Vor 150 Jahren starb Hector Berlioz

„Die hervorstechendsten Merkmale meiner Musik sind leidenschaftlicher Ausdruck, inneres Feuer, rhythmischer Schwung und Unvorhersehbarkeit“, schrieb Hector Berlioz 1856 in einem Postscriptum zu seiner Autobiographie. In der Tat: Der französische Komponist, der am 8. März von 150 Jahren starb, hielt sich nicht mit kleinen Formen auf.
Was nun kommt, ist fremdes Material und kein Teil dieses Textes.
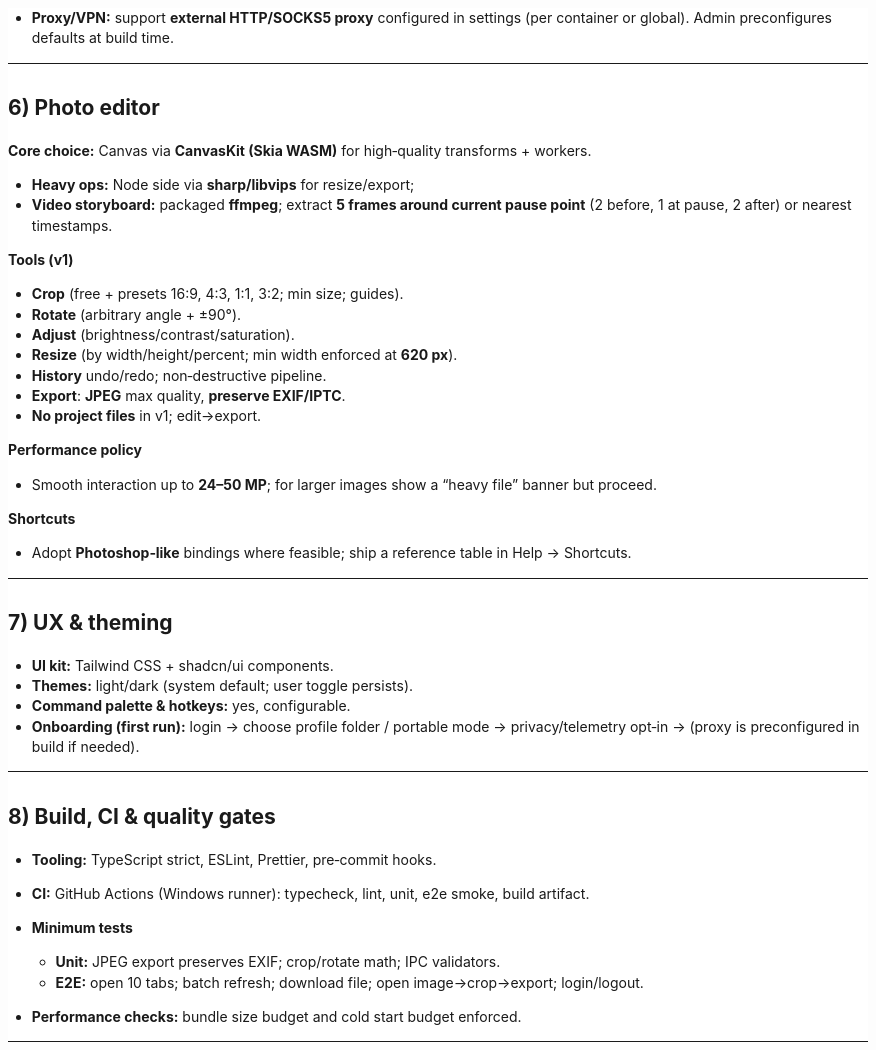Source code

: - **Proxy/VPN:** support **external HTTP/SOCKS5 proxy** configured in settings (per container or global). Admin preconfigures defaults at build time.

---

## 6) Photo editor

**Core choice:** Canvas via **CanvasKit (Skia WASM)** for high‑quality transforms + workers.

- **Heavy ops:** Node side via **sharp/libvips** for resize/export;
- **Video storyboard:** packaged **ffmpeg**; extract **5 frames around current pause point** (2 before, 1 at pause, 2 after) or nearest timestamps.

**Tools (v1)**

- **Crop** (free + presets 16:9, 4:3, 1:1, 3:2; min size; guides).
- **Rotate** (arbitrary angle + ±90°).
- **Adjust** (brightness/contrast/saturation).
- **Resize** (by width/height/percent; min width enforced at **620 px**).
- **History** undo/redo; non‑destructive pipeline.
- **Export**: **JPEG** max quality, **preserve EXIF/IPTC**.
- **No project files** in v1; edit→export.

**Performance policy**

- Smooth interaction up to **24–50 MP**; for larger images show a “heavy file” banner but proceed.

**Shortcuts**

- Adopt **Photoshop‑like** bindings where feasible; ship a reference table in Help → Shortcuts.

---

## 7) UX & theming

- **UI kit:** Tailwind CSS + shadcn/ui components.
- **Themes:** light/dark (system default; user toggle persists).
- **Command palette & hotkeys:** yes, configurable.
- **Onboarding (first run):** login → choose profile folder / portable mode → privacy/telemetry opt‑in → (proxy is preconfigured in build if needed).

---

## 8) Build, CI & quality gates

- **Tooling:** TypeScript strict, ESLint, Prettier, pre‑commit hooks.
- **CI:** GitHub Actions (Windows runner): typecheck, lint, unit, e2e smoke, build artifact.
- **Minimum tests**
  - **Unit:** JPEG export preserves EXIF; crop/rotate math; IPC validators.
  - **E2E:** open 10 tabs; batch refresh; download file; open image→crop→export; login/logout.

- **Performance checks:** bundle size budget and cold start budget enforced.

---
Kammermusik hat er nicht geschrieben, wohl aber monumentale Werke für Chor und Orchester wie das Requiem (Grand Messe des morts) oder das „Te Deum“. Die Musik seiner Zeit hat er revolutioniert und ist dabei auf viel Ablehnung gestoßen: „Der wichtigste Grund für den langen Krieg, den man gegen mich geführt hat, ist, dass mein musikalisches Empfinden in völligem Widerspruch zu dem des Pariser Publikums steht.“

Heute gilt Berlioz als einer der ganz Großen der Musikgeschichte. Seine früher als unspielbare geltende Oper „Les Troyens“ wird regelmäßig aufgeführt, ebenso die Musik zu „Roméo et Juliette“ und natürlich die „Symphonie fantastique“. Von 1967 bis 2006 erschien bei Bärenreiter mit der „New Berlioz Edition“ die Gesamtausgabe seiner Werke. Ihre unangreifbare Zuverlässigkeit hat seitdem viele Aufführungen auf eine sichere Basis gestellt.